Trump is conjuring the specter of “antifa” (while Minnesota Gov. Tim Walz blamed “white supremacists” and “the cartel”) to break the connection between this popular groundswell of anti-racist and black activism that has developed over recent years and the insurrections that have exploded across the country in recent days — which put police brutality in full view whether we agree with how it got there or not. Paradoxically, this move actually suggests a tacit acknowledgment of popular sympathy with the grievances and tactics of the protesters: If torching malls and police stations were sufficient on their own to delegitimize protests, there would be no need to blame “antifa.”
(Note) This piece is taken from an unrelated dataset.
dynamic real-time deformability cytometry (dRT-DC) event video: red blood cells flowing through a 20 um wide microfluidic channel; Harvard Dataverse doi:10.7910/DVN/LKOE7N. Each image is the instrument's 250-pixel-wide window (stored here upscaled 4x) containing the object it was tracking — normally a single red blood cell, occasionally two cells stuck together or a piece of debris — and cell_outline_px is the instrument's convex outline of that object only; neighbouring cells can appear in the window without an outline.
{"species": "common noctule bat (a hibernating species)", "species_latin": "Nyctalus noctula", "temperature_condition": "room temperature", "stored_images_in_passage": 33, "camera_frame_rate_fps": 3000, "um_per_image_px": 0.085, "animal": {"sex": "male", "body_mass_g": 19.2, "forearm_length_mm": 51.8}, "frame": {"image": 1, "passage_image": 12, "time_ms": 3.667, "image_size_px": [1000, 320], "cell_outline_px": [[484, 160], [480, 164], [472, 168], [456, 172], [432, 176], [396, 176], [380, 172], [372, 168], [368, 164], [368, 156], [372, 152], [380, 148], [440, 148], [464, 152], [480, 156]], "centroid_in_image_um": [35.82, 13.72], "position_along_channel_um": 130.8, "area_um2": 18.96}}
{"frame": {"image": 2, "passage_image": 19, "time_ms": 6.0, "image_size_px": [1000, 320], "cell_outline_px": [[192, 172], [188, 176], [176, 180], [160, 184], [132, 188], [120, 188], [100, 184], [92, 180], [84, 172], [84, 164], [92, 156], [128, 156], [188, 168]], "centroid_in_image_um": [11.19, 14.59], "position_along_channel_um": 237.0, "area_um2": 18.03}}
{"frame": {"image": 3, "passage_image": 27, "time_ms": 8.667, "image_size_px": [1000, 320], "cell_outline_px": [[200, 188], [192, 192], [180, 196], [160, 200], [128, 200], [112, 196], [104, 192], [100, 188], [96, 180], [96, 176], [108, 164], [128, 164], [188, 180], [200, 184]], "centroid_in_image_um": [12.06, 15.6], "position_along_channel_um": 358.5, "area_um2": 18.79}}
This is not the first time Trump or other GOP politicians have called for antifa to be declared a “terrorist” organization. So far, such calls have amounted to little more than rhetoric — but they carry an ominous potential. If antifa groups are composed of a wide range of socialists, anarchists, communists and other radicals, then declaring antifa to be a “terrorist” organization would pave the way to criminalizing and delegitimizing all politics to the left of Joe Biden.
But in the case of the George Floyd protests, right-wing attempts to blame everything on antifa — perceived by many to be predominantly white — evince a kind of racism that assumes that black people couldn’t organize on this deep and wide of a scale. Trump and his allies also have a more specific motive: If the flames and broken glass were simply blamed on “antifa” or “outsiders” — as if anyone had to travel very far to protest — then the urgency would shift from addressing the root causes of Floyd’s death to figuring out how to stop the shadowy boogeyman Trump rails against. Even if you disagree with property destruction, it’s easy to see the chain of events between Floyd’s death and burning police cars. Trump’s misinformation aims to mislead us all.